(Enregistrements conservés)
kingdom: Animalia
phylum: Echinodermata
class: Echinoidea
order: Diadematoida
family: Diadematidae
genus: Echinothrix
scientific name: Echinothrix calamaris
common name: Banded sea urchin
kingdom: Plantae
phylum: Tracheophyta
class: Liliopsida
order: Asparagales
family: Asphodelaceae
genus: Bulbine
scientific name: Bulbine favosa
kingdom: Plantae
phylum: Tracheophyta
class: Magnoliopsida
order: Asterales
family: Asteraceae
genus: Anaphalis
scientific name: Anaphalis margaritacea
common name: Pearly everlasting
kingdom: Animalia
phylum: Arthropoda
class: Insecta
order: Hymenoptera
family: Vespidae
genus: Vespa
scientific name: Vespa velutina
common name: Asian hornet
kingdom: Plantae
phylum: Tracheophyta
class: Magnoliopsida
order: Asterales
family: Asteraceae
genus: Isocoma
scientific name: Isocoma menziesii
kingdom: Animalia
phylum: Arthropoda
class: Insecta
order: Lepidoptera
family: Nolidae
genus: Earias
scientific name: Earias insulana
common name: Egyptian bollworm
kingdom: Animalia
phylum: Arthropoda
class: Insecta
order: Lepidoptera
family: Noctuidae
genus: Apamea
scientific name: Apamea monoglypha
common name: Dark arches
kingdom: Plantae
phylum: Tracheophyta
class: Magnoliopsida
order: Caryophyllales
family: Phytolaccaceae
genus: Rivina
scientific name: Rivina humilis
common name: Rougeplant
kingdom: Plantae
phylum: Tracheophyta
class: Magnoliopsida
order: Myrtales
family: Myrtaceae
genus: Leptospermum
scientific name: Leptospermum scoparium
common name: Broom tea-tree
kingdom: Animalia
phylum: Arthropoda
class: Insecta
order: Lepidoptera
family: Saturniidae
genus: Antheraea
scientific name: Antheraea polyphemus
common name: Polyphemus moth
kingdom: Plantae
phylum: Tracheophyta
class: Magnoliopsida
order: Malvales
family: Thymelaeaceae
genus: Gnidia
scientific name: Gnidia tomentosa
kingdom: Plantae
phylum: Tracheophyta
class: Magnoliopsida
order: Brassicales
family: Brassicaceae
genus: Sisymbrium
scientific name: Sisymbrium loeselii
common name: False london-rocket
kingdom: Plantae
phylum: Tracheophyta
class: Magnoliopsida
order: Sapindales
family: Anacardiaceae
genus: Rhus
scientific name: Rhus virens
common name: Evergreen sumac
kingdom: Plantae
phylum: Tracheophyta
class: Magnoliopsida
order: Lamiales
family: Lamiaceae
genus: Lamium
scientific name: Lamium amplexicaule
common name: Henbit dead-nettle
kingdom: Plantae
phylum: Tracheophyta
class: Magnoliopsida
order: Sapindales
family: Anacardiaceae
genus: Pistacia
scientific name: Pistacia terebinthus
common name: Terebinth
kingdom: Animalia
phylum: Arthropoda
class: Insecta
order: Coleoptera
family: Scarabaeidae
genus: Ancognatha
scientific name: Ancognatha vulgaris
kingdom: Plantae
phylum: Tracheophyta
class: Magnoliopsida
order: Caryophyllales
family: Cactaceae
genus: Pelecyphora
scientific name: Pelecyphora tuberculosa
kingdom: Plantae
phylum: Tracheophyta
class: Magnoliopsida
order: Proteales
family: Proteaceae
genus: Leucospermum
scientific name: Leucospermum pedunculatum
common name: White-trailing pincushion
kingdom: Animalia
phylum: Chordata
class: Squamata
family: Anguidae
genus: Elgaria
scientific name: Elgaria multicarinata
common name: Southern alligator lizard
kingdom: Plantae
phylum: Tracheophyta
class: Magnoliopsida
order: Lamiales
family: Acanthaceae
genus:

_Consignes et exigences_
Recopiez toutes les lignes en substituant "vernacular name" à "common name", sans rien modifier d'autre.

_Résultat attendu_
kingdom: Animalia
phylum: Echinodermata
class: Echinoidea
order: Diadematoida
family: Diadematidae
genus: Echinothrix
scientific name: Echinothrix calamaris
vernacular name: Banded sea urchin
kingdom: Plantae
phylum: Tracheophyta
class: Liliopsida
order: Asparagales
family: Asphodelaceae
genus: Bulbine
scientific name: Bulbine favosa
kingdom: Plantae
phylum: Tracheophyta
class: Magnoliopsida
order: Asterales
family: Asteraceae
genus: Anaphalis
scientific name: Anaphalis margaritacea
vernacular name: Pearly everlasting
kingdom: Animalia
phylum: Arthropoda
class: Insecta
order: Hymenoptera
family: Vespidae
genus: Vespa
scientific name: Vespa velutina
vernacular name: Asian hornet
kingdom: Plantae
phylum: Tracheophyta
class: Magnoliopsida
order: Asterales
family: Asteraceae
genus: Isocoma
scientific name: Isocoma menziesii
kingdom: Animalia
phylum: Arthropoda
class: Insecta
order: Lepidoptera
family: Nolidae
genus: Earias
scientific name: Earias insulana
vernacular name: Egyptian bollworm
kingdom: Animalia
phylum: Arthropoda
class: Insecta
order: Lepidoptera
family: Noctuidae
genus: Apamea
scientific name: Apamea monoglypha
vernacular name: Dark arches
kingdom: Plantae
phylum: Tracheophyta
class: Magnoliopsida
order: Caryophyllales
family: Phytolaccaceae
genus: Rivina
scientific name: Rivina humilis
vernacular name: Rougeplant
kingdom: Plantae
phylum: Tracheophyta
class: Magnoliopsida
order: Myrtales
family: Myrtaceae
genus: Leptospermum
scientific name: Leptospermum scoparium
vernacular name: Broom tea-tree
kingdom: Animalia
phylum: Arthropoda
class: Insecta
order: Lepidoptera
family: Saturniidae
genus: Antheraea
scientific name: Antheraea polyphemus
vernacular name: Polyphemus moth
kingdom: Plantae
phylum: Tracheophyta
class: Magnoliopsida
order: Malvales
family: Thymelaeaceae
genus: Gnidia
scientific name: Gnidia tomentosa
kingdom: Plantae
phylum: Tracheophyta
class: Magnoliopsida
order: Brassicales
family: Brassicaceae
genus: Sisymbrium
scientific name: Sisymbrium loeselii
vernacular name: False london-rocket
kingdom: Plantae
phylum: Tracheophyta
class: Magnoliopsida
order: Sapindales
family: Anacardiaceae
genus: Rhus
scientific name: Rhus virens
vernacular name: Evergreen sumac
kingdom: Plantae
phylum: Tracheophyta
class: Magnoliopsida
order: Lamiales
family: Lamiaceae
genus: Lamium
scientific name: Lamium amplexicaule
vernacular name: Henbit dead-nettle
kingdom: Plantae
phylum: Tracheophyta
class: Magnoliopsida
order: Sapindales
family: Anacardiaceae
genus: Pistacia
scientific name: Pistacia terebinthus
vernacular name: Terebinth
kingdom: Animalia
phylum: Arthropoda
class: Insecta
order: Coleoptera
family: Scarabaeidae
genus: Ancognatha
scientific name: Ancognatha vulgaris
kingdom: Plantae
phylum: Tracheophyta
class: Magnoliopsida
order: Caryophyllales
family: Cactaceae
genus: Pelecyphora
scientific name: Pelecyphora tuberculosa
kingdom: Plantae
phylum: Tracheophyta
class: Magnoliopsida
order: Proteales
family: Proteaceae
genus: Leucospermum
scientific name: Leucospermum pedunculatum
vernacular name: White-trailing pincushion
kingdom: Animalia
phylum: Chordata
class: Squamata
family: Anguidae
genus: Elgaria
scientific name: Elgaria multicarinata
vernacular name: Southern alligator lizard
kingdom: Plantae
phylum: Tracheophyta
class: Magnoliopsida
order: Lamiales
family: Acanthaceae
genus:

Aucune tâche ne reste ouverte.